Synthesia dostarcza materiał liniowy — widz ogląda to, co wcześniej zmontowałeś. AvatarSpark prowadzi rozmowę po deterministycznych ścieżkach: użytkownik wybiera wątek, a awatar prowadzi dalej. Gdy potrzebne są pytania otwarte, świadomie włączasz AI Flow (na własnej bazie treści i z guardrailami).

Dlaczego to ma znaczenie

Zaufanie i skuteczność rosną, gdy doświadczenie jest przewidywalne:

  • pełna kontrola narracji (bez „halucynacji”),
  • spójny głos marki w każdym węźle,
  • mierzalność: wiemy, które ścieżki działają, gdzie użytkownicy odpadają i co poprawić.

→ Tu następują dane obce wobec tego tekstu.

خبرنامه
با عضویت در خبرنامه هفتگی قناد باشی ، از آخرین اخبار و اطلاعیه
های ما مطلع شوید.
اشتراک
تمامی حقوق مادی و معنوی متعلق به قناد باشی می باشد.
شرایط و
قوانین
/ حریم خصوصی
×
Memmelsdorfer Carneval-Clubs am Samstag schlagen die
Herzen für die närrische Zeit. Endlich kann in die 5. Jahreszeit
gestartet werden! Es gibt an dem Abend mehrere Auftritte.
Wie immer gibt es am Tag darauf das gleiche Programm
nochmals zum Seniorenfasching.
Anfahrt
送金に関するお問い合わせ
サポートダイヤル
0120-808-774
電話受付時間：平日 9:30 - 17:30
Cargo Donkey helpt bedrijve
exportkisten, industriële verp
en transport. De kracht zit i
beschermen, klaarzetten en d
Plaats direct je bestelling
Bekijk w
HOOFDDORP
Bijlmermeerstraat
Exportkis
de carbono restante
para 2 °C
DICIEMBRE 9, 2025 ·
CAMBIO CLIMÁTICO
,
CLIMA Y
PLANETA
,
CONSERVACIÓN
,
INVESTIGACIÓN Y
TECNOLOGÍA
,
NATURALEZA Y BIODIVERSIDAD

„Inteligencja” dzieje się przed publikacją, więc runtime jest lekki i stabilny — nawet na eventach.

Dane i efekt biznesowy

AvatarSpark traktuję jak narzędzie sprzedażowo-marketingowe z realnymi wskaźnikami:

  • KPI: starty rozmów, przejścia między węzłami, czas sesji, skuteczność CTA.
  • Leady: formularze zgodne z RODO, QR do follow-upu.
  • Optymalizacja: testy A/B intro, ścieżek i wezwań do działania.

„To w końcu konkurencja czy nie?”

Bardziej uzupełnienie niż konkurencja. W wielu projektach polecam miks: klipy z Synthesii jako elementy wewnątrz węzłów, AvatarSpark do zbudowania Avatar Story — ścieżki, interakcje, analityka, kiosk/web.

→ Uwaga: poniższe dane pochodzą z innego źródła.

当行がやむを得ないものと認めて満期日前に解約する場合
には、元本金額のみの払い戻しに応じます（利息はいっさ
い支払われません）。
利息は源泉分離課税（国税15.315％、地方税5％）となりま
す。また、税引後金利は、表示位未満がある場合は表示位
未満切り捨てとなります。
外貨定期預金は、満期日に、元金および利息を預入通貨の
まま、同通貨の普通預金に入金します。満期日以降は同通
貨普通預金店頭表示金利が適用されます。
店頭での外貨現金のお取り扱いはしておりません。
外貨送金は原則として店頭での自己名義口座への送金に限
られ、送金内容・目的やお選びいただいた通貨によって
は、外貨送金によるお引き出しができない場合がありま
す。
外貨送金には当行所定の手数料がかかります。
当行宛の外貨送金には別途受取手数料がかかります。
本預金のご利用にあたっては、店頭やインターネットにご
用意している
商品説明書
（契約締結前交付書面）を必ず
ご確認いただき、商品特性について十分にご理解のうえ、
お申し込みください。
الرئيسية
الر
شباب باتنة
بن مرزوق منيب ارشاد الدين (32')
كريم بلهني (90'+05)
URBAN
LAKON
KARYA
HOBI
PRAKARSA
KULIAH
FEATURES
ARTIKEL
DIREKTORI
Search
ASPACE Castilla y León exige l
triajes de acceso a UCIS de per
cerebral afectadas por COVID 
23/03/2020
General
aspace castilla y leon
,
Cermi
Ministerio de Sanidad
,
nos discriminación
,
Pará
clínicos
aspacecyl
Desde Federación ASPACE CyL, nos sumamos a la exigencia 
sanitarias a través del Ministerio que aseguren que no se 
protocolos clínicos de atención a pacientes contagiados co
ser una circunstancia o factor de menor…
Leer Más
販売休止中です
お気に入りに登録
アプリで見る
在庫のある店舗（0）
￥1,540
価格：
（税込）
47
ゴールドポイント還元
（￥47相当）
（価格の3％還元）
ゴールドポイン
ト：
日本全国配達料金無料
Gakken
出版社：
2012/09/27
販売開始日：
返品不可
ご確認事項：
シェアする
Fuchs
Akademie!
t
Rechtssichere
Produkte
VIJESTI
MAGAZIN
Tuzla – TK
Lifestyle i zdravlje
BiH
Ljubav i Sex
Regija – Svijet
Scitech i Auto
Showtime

Kiedy co wybrać (po ludzku)

  • Chcesz szybki film z awatarem na kurs/ogłoszenie? → Postaw na Synthesię.
  • Chcesz, by użytkownik rozmawiał, wybierał i zostawiał leada, a Ty to mierzył i iterował? → Potrzebujesz AvatarSpark.
  • Potrzebujesz obu? → Połącz, pamiętając, że AvatarSpark ma własną generację awatarów i nie wymaga zewnętrznego silnika.

Dobierz narzędzie do potrzeb: Synthesia wzmacnia produkcję materiałów, a AvatarSpark przenosi doświadczenie w tryb rozmowy — z analityką, kontrolą i gotowością do działania tu i teraz.